Within these entries, how many lines contain the word "change"? Answer with the number alone.
[Start of Attachment]
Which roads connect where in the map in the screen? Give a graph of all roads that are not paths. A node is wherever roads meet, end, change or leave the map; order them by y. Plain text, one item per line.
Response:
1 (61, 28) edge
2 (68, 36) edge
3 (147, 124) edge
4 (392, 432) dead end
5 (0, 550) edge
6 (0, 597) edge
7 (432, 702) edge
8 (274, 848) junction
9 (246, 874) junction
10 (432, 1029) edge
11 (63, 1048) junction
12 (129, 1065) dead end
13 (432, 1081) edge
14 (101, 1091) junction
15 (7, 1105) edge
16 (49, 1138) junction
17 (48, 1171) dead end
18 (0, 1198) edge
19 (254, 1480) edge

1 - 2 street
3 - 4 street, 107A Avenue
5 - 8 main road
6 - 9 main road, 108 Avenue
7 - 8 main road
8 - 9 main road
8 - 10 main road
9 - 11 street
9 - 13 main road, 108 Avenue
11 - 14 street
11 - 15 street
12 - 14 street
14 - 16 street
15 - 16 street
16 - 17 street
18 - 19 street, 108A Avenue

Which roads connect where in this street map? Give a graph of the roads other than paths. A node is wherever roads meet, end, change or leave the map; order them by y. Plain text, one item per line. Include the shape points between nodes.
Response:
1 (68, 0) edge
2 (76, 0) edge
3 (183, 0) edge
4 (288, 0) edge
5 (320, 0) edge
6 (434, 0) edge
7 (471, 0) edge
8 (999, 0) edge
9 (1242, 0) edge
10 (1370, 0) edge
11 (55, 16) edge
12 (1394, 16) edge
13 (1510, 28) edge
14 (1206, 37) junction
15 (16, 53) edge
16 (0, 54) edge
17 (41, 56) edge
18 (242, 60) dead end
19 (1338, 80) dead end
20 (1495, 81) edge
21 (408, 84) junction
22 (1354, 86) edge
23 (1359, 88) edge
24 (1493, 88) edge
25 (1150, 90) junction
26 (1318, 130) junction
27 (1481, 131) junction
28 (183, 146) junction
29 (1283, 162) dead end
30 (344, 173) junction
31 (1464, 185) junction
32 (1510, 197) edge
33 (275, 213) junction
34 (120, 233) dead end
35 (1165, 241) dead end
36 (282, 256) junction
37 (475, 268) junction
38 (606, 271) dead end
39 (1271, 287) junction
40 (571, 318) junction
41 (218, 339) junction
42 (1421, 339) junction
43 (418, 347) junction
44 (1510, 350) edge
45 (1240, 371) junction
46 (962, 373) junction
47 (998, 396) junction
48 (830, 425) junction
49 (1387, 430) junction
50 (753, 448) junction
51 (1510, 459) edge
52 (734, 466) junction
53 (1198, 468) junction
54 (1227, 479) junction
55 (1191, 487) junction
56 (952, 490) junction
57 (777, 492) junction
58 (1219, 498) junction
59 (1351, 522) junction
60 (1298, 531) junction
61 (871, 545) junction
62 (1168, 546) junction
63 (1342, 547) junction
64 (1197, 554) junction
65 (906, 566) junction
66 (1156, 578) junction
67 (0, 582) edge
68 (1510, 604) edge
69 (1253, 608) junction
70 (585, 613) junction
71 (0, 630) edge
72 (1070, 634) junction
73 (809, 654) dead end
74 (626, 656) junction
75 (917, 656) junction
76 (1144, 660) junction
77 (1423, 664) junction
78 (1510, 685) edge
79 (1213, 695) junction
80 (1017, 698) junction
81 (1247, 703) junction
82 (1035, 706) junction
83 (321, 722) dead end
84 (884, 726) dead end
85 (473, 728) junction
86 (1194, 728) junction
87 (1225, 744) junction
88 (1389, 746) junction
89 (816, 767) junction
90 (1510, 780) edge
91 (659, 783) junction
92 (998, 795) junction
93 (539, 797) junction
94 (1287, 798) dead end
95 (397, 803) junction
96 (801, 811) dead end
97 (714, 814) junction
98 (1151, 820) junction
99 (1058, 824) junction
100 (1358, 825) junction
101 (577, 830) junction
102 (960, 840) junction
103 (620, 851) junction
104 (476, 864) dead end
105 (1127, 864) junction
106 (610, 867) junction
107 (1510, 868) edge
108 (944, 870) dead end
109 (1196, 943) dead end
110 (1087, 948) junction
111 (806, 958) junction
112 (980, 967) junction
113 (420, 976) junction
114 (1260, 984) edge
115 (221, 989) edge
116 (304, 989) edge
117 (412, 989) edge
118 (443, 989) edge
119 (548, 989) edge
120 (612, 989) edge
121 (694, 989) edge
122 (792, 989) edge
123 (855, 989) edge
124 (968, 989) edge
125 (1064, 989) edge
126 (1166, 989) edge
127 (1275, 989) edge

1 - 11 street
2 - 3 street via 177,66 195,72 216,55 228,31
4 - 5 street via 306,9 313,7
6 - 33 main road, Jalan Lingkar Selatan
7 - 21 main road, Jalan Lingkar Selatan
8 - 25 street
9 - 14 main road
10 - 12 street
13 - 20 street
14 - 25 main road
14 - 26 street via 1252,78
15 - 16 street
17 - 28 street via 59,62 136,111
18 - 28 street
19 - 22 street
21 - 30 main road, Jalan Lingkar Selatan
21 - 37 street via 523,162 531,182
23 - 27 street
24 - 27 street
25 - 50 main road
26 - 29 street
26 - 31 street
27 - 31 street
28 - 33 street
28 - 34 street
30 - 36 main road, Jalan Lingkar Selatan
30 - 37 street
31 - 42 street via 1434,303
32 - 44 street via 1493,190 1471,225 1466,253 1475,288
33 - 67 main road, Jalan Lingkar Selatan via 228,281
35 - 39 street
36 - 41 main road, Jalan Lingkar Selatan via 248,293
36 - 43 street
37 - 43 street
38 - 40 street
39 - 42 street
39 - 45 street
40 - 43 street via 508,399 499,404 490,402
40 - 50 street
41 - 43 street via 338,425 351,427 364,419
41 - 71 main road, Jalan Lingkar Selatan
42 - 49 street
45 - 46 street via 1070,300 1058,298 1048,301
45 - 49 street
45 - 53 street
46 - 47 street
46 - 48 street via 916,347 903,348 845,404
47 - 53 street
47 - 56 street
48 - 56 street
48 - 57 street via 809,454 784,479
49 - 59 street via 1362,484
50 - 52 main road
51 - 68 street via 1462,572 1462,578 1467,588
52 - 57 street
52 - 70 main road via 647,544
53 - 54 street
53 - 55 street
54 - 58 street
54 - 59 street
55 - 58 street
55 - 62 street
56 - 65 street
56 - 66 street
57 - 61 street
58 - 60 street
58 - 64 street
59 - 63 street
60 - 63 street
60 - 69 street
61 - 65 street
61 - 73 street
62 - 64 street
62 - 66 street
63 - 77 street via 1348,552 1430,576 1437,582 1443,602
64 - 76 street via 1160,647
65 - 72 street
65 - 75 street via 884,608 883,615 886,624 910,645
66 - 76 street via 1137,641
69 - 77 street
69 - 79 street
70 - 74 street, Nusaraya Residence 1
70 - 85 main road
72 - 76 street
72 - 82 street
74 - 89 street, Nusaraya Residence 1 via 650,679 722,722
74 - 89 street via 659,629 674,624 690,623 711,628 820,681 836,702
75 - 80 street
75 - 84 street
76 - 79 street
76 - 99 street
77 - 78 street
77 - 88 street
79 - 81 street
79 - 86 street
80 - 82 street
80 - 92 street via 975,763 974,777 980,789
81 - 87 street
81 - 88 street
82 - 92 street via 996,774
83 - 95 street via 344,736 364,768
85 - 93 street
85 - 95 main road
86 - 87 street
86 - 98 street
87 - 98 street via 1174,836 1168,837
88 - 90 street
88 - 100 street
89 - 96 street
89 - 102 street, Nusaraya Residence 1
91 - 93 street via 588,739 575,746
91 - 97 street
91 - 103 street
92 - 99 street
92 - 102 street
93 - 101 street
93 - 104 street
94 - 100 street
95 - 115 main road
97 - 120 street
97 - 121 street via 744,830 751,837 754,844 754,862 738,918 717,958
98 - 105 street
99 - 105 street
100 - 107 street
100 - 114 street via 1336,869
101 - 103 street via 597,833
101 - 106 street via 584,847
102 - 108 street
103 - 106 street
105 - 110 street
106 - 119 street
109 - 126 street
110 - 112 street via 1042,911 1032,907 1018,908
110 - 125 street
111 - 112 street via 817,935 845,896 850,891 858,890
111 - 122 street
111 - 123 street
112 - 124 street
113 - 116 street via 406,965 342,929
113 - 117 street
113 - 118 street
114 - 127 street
[End of Attachment]
### [Answer section]
2